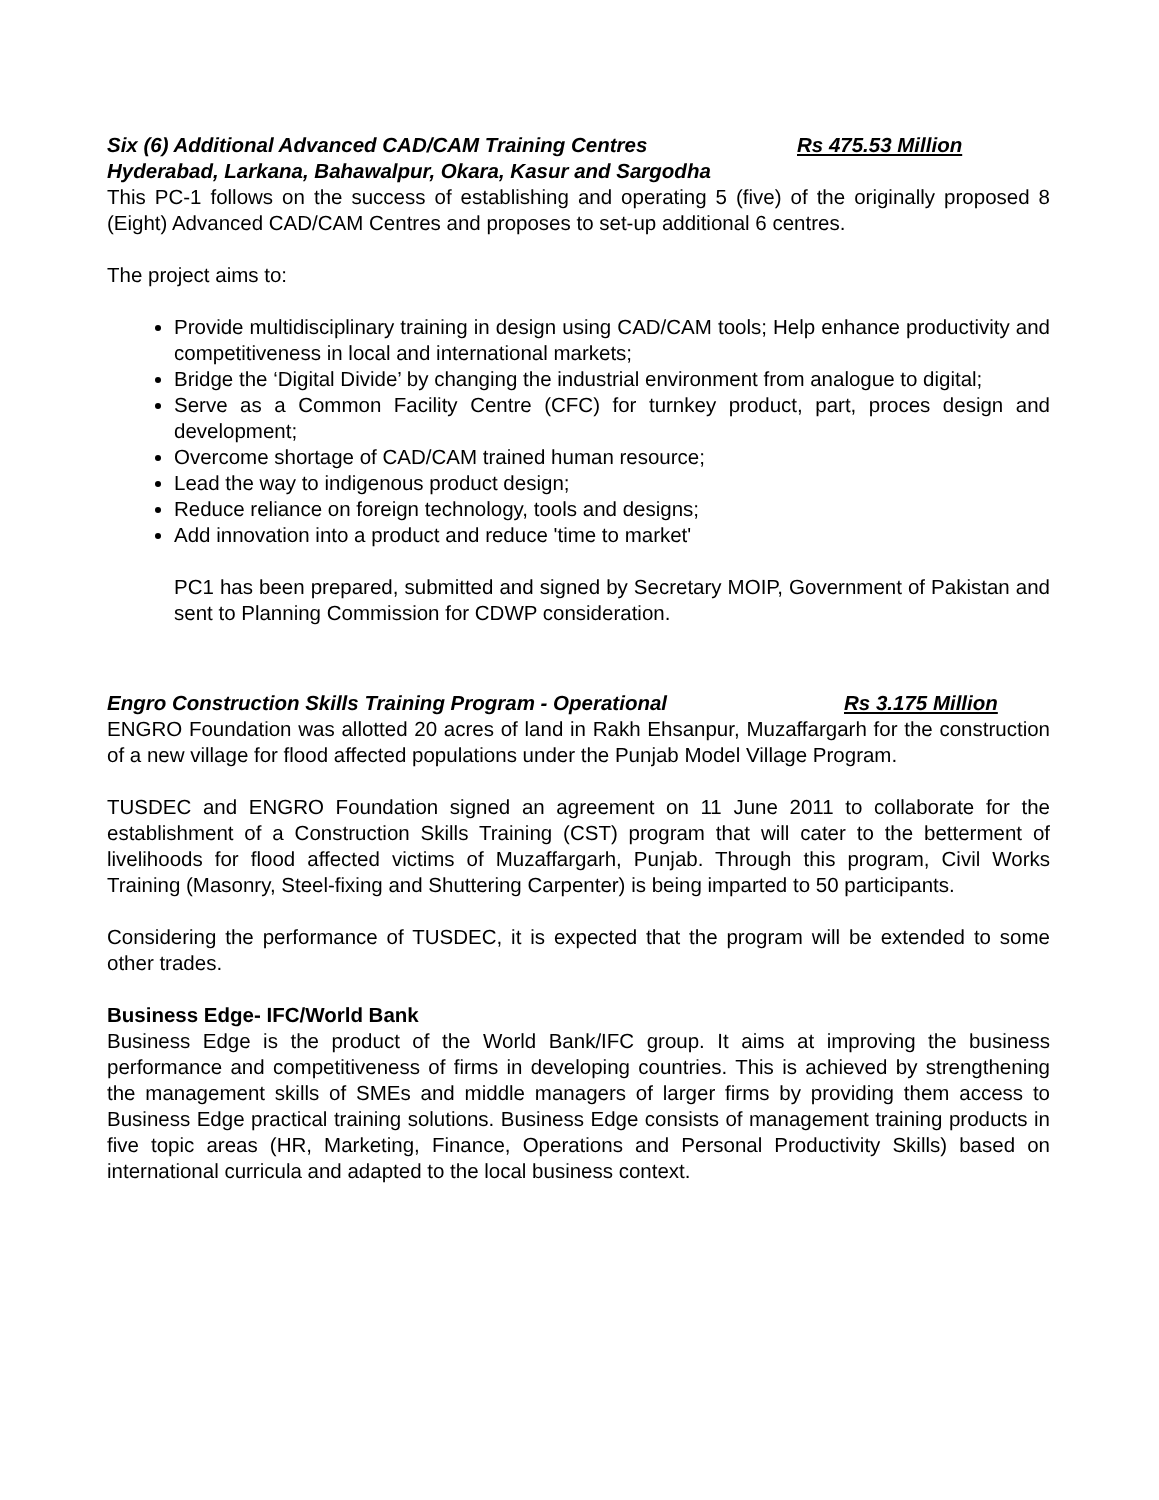Six (6) Additional Advanced CAD/CAM Training Centres Rs 475.53 Million
Hyderabad, Larkana, Bahawalpur, Okara, Kasur and Sargodha
This PC-1 follows on the success of establishing and operating 5 (five) of the originally proposed 8 (Eight) Advanced CAD/CAM Centres and proposes to set-up additional 6 centres.
The project aims to:
Provide multidisciplinary training in design using CAD/CAM tools; Help enhance productivity and competitiveness in local and international markets;
Bridge the ‘Digital Divide’ by changing the industrial environment from analogue to digital;
Serve as a Common Facility Centre (CFC) for turnkey product, part, proces design and development;
Overcome shortage of CAD/CAM trained human resource;
Lead the way to indigenous product design;
Reduce reliance on foreign technology, tools and designs;
Add innovation into a product and reduce 'time to market'
PC1 has been prepared, submitted and signed by Secretary MOIP, Government of Pakistan and sent to Planning Commission for CDWP consideration.
Engro Construction Skills Training Program - Operational Rs 3.175 Million
ENGRO Foundation was allotted 20 acres of land in Rakh Ehsanpur, Muzaffargarh for the construction of a new village for flood affected populations under the Punjab Model Village Program.
TUSDEC and ENGRO Foundation signed an agreement on 11 June 2011 to collaborate for the establishment of a Construction Skills Training (CST) program that will cater to the betterment of livelihoods for flood affected victims of Muzaffargarh, Punjab. Through this program, Civil Works Training (Masonry, Steel-fixing and Shuttering Carpenter) is being imparted to 50 participants.
Considering the performance of TUSDEC, it is expected that the program will be extended to some other trades.
Business Edge- IFC/World Bank
Business Edge is the product of the World Bank/IFC group. It aims at improving the business performance and competitiveness of firms in developing countries. This is achieved by strengthening the management skills of SMEs and middle managers of larger firms by providing them access to Business Edge practical training solutions. Business Edge consists of management training products in five topic areas (HR, Marketing, Finance, Operations and Personal Productivity Skills) based on international curricula and adapted to the local business context.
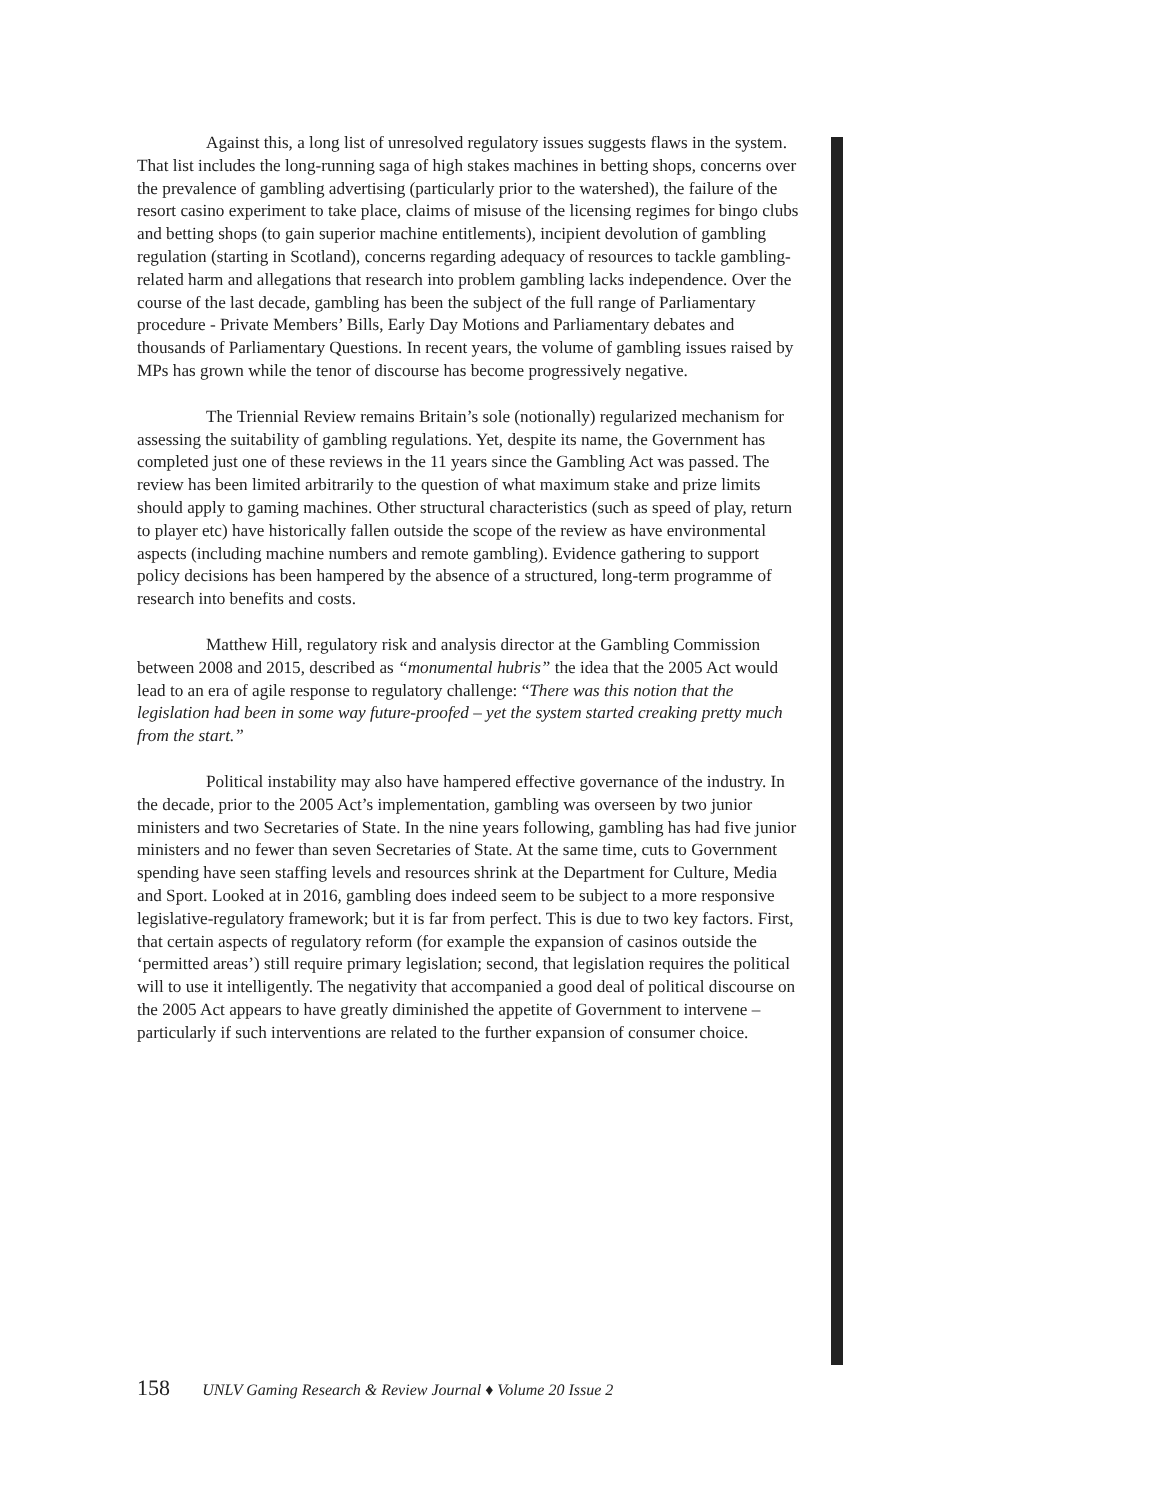Against this, a long list of unresolved regulatory issues suggests flaws in the system. That list includes the long-running saga of high stakes machines in betting shops, concerns over the prevalence of gambling advertising (particularly prior to the watershed), the failure of the resort casino experiment to take place, claims of misuse of the licensing regimes for bingo clubs and betting shops (to gain superior machine entitlements), incipient devolution of gambling regulation (starting in Scotland), concerns regarding adequacy of resources to tackle gambling-related harm and allegations that research into problem gambling lacks independence. Over the course of the last decade, gambling has been the subject of the full range of Parliamentary procedure - Private Members’ Bills, Early Day Motions and Parliamentary debates and thousands of Parliamentary Questions. In recent years, the volume of gambling issues raised by MPs has grown while the tenor of discourse has become progressively negative.
The Triennial Review remains Britain’s sole (notionally) regularized mechanism for assessing the suitability of gambling regulations. Yet, despite its name, the Government has completed just one of these reviews in the 11 years since the Gambling Act was passed. The review has been limited arbitrarily to the question of what maximum stake and prize limits should apply to gaming machines. Other structural characteristics (such as speed of play, return to player etc) have historically fallen outside the scope of the review as have environmental aspects (including machine numbers and remote gambling). Evidence gathering to support policy decisions has been hampered by the absence of a structured, long-term programme of research into benefits and costs.
Matthew Hill, regulatory risk and analysis director at the Gambling Commission between 2008 and 2015, described as “monumental hubris” the idea that the 2005 Act would lead to an era of agile response to regulatory challenge: “There was this notion that the legislation had been in some way future-proofed – yet the system started creaking pretty much from the start.”
Political instability may also have hampered effective governance of the industry. In the decade, prior to the 2005 Act’s implementation, gambling was overseen by two junior ministers and two Secretaries of State. In the nine years following, gambling has had five junior ministers and no fewer than seven Secretaries of State. At the same time, cuts to Government spending have seen staffing levels and resources shrink at the Department for Culture, Media and Sport. Looked at in 2016, gambling does indeed seem to be subject to a more responsive legislative-regulatory framework; but it is far from perfect. This is due to two key factors. First, that certain aspects of regulatory reform (for example the expansion of casinos outside the ‘permitted areas’) still require primary legislation; second, that legislation requires the political will to use it intelligently. The negativity that accompanied a good deal of political discourse on the 2005 Act appears to have greatly diminished the appetite of Government to intervene – particularly if such interventions are related to the further expansion of consumer choice.
158 UNLV Gaming Research & Review Journal ♦ Volume 20 Issue 2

-----

> _Work required_
From the material above, retype precisely the lines between the line holding "This PC-1 follows" and the line holding "Serve as a Common", inclusive, and nothing beyond them.

> _Result_
This PC-1 follows on the success of establishing and operating 5 (five) of the originally proposed 8 (Eight) Advanced CAD/CAM Centres and proposes to set-up additional 6 centres.
The project aims to:
Provide multidisciplinary training in design using CAD/CAM tools; Help enhance productivity and competitiveness in local and international markets;
Bridge the ‘Digital Divide’ by changing the industrial environment from analogue to digital;
Serve as a Common Facility Centre (CFC) for turnkey product, part, proces design and development;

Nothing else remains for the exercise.